The result: if one removes the first unit of each token, the anomaly rate changes to varying degrees depending on the line position:
At position 1, removing the first unit reduces the anomaly rate by 20 percentage points; at all other positions, by only 7 to 8.
The effect at position 1 is about 2.5 times as strong.
The conspicuous sequence is therefore at the beginning of the token. If one removes precisely the first unit, the remaining word behaves statistically like a normal Voynich word.
3.
"The Magnificent Seven" 
There are mainly seven glyphs in the first position.
Total: 85.5 %
The remaining 14.5 per cent are distributed among rarer units such as ch, sh, k and others.
However, this is not the normal frequency. The overall frequency of these seven units in the corpus is significantly lower.
E.g.: p accounts for 0.84 per cent of all units in the VMS, but 7.2 per cent of all first glyphs in a line – an overrepresentation by a factor of 8.5. For s, the factor is 5.7. The distribution at position 1 therefore does not follow the general frequency of the corpus.

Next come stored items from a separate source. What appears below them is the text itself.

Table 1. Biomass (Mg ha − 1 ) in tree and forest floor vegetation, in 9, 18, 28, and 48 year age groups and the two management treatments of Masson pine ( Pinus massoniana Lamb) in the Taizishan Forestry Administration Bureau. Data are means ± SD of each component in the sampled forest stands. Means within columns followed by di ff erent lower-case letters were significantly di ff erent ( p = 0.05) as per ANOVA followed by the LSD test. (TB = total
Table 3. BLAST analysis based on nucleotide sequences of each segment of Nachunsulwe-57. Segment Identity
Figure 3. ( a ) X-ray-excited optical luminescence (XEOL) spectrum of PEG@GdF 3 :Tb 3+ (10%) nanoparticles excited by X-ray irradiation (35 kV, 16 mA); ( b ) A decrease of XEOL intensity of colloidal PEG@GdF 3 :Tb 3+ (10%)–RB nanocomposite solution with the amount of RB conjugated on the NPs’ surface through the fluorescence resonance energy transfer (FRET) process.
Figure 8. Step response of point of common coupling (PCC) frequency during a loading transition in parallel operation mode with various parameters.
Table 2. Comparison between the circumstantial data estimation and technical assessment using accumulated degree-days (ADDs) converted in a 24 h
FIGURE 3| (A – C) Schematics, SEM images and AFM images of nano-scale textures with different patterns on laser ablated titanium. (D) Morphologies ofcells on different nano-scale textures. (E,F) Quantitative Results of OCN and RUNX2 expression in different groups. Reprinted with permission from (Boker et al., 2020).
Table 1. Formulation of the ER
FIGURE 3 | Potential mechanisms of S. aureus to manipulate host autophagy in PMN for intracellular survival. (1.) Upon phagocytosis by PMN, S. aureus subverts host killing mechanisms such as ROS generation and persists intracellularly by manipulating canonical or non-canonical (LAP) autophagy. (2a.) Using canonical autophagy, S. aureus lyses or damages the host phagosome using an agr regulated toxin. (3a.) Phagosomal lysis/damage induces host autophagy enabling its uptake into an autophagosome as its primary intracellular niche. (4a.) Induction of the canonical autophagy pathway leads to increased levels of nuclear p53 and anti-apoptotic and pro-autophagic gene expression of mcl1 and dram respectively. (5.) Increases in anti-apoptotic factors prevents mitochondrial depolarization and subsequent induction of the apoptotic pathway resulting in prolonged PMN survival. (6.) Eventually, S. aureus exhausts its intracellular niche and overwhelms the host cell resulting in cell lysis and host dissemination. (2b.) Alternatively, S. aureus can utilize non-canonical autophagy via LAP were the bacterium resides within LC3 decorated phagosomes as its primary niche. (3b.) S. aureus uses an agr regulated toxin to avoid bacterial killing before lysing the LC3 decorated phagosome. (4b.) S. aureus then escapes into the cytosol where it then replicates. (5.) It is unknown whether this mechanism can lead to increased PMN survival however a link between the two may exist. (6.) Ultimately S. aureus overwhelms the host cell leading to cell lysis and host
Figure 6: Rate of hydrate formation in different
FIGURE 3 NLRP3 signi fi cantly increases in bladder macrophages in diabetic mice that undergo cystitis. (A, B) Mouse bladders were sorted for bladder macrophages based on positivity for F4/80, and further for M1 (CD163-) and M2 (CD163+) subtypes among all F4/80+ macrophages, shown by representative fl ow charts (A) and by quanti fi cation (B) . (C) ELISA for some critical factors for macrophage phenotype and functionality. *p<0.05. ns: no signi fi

4. I was also interested in whether there are
section-specific distributions:
Result: The seven units are unevenly distributed across the sections. Each figure indicates the proportion of lines with this initial marker that appear in the respective section:
Herbal Astro Balneo Cosmo Pharma Recipes
Each unit has its own section distribution. "o" is concentrated in Astro, "q" in Herbal and Balneo, "p" in Recipes (f103 to f116), while p is practically absent in Astro.
If the seven markers were distributed randomly across the sections, a deviation from the measured frequency would be statistically extremely unlikely. A chi-square test confirms what is already evident in the table: each marker has its own section preference.
5. Then I thought to myself, hmm,
perhaps the effect is distorted by the first line.
In 72 per cent of cases, the first line of a page begins with a Gallow (t, p, k, f). That is a known fact. However, if one removes these first 227 page lines from the analysis, the key figures hardly change:
The key finding therefore stems from the normal text lines, not from the potentially ‘decorative’ page beginnings.
6.
Summary
The first glyph of every line in the Voynich Manuscript exhibits statistical behaviour that differs from all other positions:
a) The first token is longer and statistically more anomalous
b) The effect is limited to the first glyph
c) 85 per cent of the lines begin with one of only seven units
d) The choice of this unit depends significantly on the section
----
Interpretation:
How this finding should be interpreted remains open. Possible directions:
- a calligraphic convention that manifests as a statistical glyph difference?
- a linguistic element (e.g. a clitic prefix) that is mandatory at the start of a line?
- what I believe: a specific hint at part of a cipher functionality. This is supported by the fact that I can already detect changes in the words following the initial letters, particularly p and t, but this is not yet statistically significant. Perhaps I’ll come back to this later.
---
In my opinion, the effect cant be dismissed as an artefact. What do you think?
Do you have any idea what this might be?
I’m interested in comments and, above all, whether this phenomenon has been described before. And, of course, in counter-evidence, hypotheses that might put it into a comprehensible context, etc...
Jojo
PS: It could at least suggest that, when attempting translations, one should try leaving out the first letter as a test.